New research conducted in Iceland has yielded some very promising results in the field of carbon recycling.
According to the findings, published by the American Association for the Advancement of Science, injecting CO2 into basalt rocks showed a remarkable success rate that exceeded scientific estimates.
“We find that over 95% of the CO2 injected into the CarbFix site in Iceland was mineralized to carbonate minerals in less than 2 years,” the abstract reads in part. “This result contrasts with the common view that the immobilization of CO2 as carbonate minerals within geologic reservoirs takes several hundreds to thousands of years. Our results, therefore, demonstrate that the safe long-term storage of anthropogenic CO2 emissions through mineralization can be far faster than previously postulated.”
(Source: American Association for the Advancement of Science)
While more research is still needed, the results thus far have been very promising, and could strike a considerable blow for reducing carbon emissions into the atmosphere. It may also have applications in other parts of the world.

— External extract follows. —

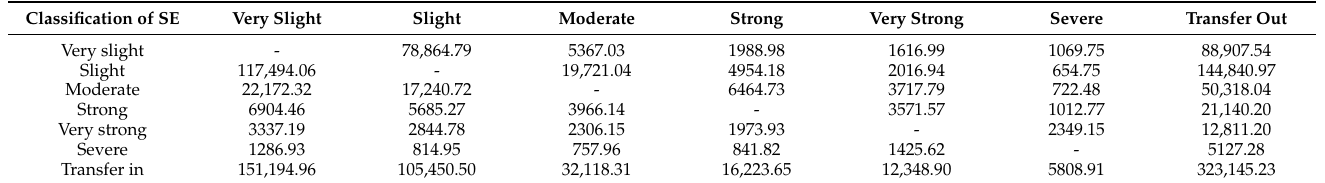
Table 4. Soil erosion transfer matrix for the Yellow River Basin derived from data from 2000 to 2020 (km 2 ).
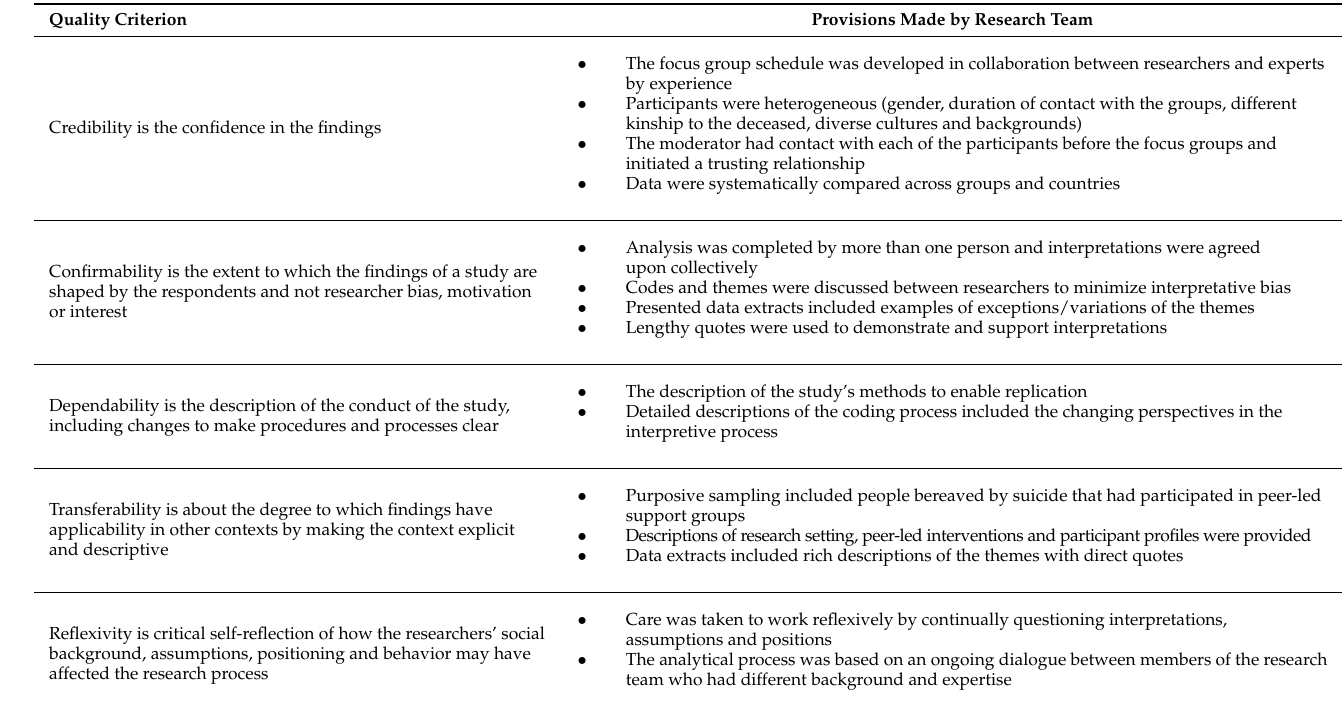
Table 2. Trustworthiness of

“The results of this study demonstrate that nearly complete in situ CO2 mineralization in basaltic rocks can occur in less than 2 years,” the study concludes. “Once stored within carbonate minerals, the leakage risk is eliminated and any monitoring program of the storage site can be significantly reduced, thus enhancing storage security and potentially public acceptance. Natural aqueous fluids in basalts and those at the CarbFix site tend to be at or close to equilibrium with respect to calcite, limiting its redissolution. The scaling up of this basaltic carbon storage method requires substantial quantities of water and porous basaltic rocks. Both are widely available on the continental margins, such as off the coast of the Pacific Northwest of the United States.”